Nothing shown for u2028 (Line Separator) and u2029 (Paragraph Separator)

Categories

(Core :: Layout: Text and Fonts, defect, P3)

61 Branch
defect

Tracking

()

UNCONFIRMED

People

(Reporter: s.kuchuk1, Unassigned)

References

()

Details

(Keywords: parity-chrome, Whiteboard: [INVALID?])

User Agent: Mozilla/5.0 (Windows NT 10.0; Win64; x64) AppleWebKit/537.36 (KHTML, like Gecko) Chrome/66.0.3359.181 Safari/537.36 Steps to reproduce: Please open in Chrome and Firefox the same page https://unicode-table.com/ru/2029/ Actual results: Firefox does not show that characters. Expected results: Firefox shows that char as Chrome and other browsers do.
(In reply to Siarhei Kuchuk from comment #0) > Firefox shows that char as Chrome and other browsers do. What other browsers? IE and Edge don't show anything either. Unless the site does something that I'm missing, it seems normal to me not to display anything for line terminator characters.
Has STR: --- → yes
Component: Untriaged → Layout: Text
Keywords: parity-chrome
Product: Firefox → Core
Summary: u2028 and u2029 → Nothing shown for u2028 (Line Separator) and u2029 (Paragraph Separator)
Whiteboard: [INVALID?]
We have OnlyOffice and firefox crashes JS execution when data with such chars goes as JSON object. Other browsers aren't. Probably to insert at least char without space, i don't know.
As per comment 2, it seems reasonable that line- and paragraph-separator characters should not display anything. Do the HTML or CSS specifications have anything to say about how these characters should be processed?
Priority: -- → P3

This is an old issue, but per CSS Text 3 (currently an Editor's Draft), CSS whitespace processing only affects spaces, tabs, and segment breaks, which include the Line Feed (always) and document-defined segment breaks (which in HTML includes CRLF).
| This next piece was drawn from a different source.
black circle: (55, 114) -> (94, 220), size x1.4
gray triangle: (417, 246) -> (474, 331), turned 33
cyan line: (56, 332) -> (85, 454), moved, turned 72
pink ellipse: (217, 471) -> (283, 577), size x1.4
It does not, for HTML or XML 1.0 documents, affect either U+2028 LINE SEPARATOR or U+2029 PARAGRAPH SEPARATOR. This means that these characters should not be collapsed and their semantics should be preserved.

Given Unicode line breaking rules, this would imply that a U+2028 and U+2029 in the source code of an HTML document should be rendered as a “hard” line break unaffected by the white-space property; e.g., similarly to a BR tag.
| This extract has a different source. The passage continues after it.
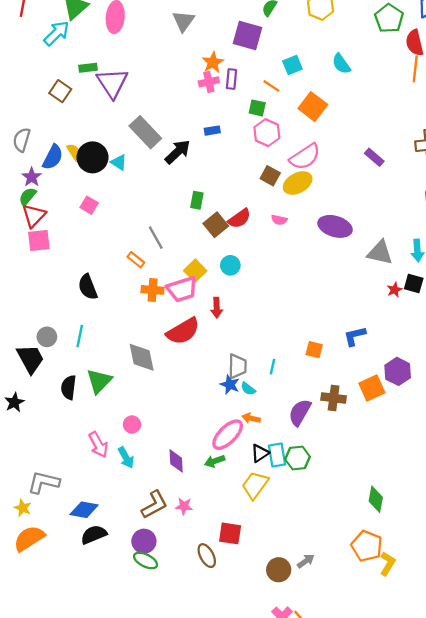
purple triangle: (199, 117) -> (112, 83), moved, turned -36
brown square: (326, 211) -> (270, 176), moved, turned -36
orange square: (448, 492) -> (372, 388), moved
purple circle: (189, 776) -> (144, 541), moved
CSS Text 3 specifically calls this out:

Regardless of the white-space value, lines always break at each preserved forced break character: thus for all values, line-breaking behavior defined for the BK and NL line breaking classes in [UAX14] must be honored.

However, as best as I can tell (on macOS at least), Firefox currently does not render a line break for any of the characters in the BK line breaking class (note, though, that U+000C is HTML ASCII whitespace and so may not be preserved). This appears to me to be a bug.